See Settings for the full list, including the model name and endpoint per provider.

The editor lives inside the Blueprint editor, not as a standalone window.

  1. Open any Blueprint (or a C++ class’s Blueprint child) so a Blueprint editor is focused.

  2. Click the Toggle Code Editor button on the Blueprint editor toolbar, or press Alt + C.

A docked Code Editor tab appears (by default near the bottom of the Blueprint editor layout). Press Alt + C again to hide it.

Click a node in the graph that calls a C++ function (a UFUNCTION exposed to Blueprint). The editor loads that function’s code automatically:

  • the Implementation pane (.cpp) shows the function body (the default view),
  • the Declaration pane (.h) shows its signature.
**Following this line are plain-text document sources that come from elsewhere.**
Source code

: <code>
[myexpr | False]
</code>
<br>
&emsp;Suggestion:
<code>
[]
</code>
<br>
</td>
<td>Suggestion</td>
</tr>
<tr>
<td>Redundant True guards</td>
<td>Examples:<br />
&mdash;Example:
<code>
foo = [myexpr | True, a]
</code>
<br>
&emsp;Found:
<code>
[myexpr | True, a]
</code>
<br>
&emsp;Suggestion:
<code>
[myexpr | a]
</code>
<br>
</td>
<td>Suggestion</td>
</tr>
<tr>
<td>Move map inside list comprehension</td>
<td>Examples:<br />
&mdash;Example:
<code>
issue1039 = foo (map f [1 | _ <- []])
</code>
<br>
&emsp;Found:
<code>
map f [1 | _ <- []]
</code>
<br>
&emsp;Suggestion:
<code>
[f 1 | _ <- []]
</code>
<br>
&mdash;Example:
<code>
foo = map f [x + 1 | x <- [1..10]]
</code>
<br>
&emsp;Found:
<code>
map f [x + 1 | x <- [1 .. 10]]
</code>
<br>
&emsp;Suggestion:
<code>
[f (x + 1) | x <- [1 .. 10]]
By default each pane loads the function in isolation (just that function, not the whole file) so you can focus on the code behind the node.

  1. Make a change in the Implementation pane. A filled dot on the tab marks unsaved changes.

  2. Press Ctrl + S to save to disk, or Ctrl + Shift + B to Save and Build, which writes your changes and kicks off a Live Coding compile.

  3. Watch the build output. When Live Coding finishes, your patched function is hot-reloaded into the running editor.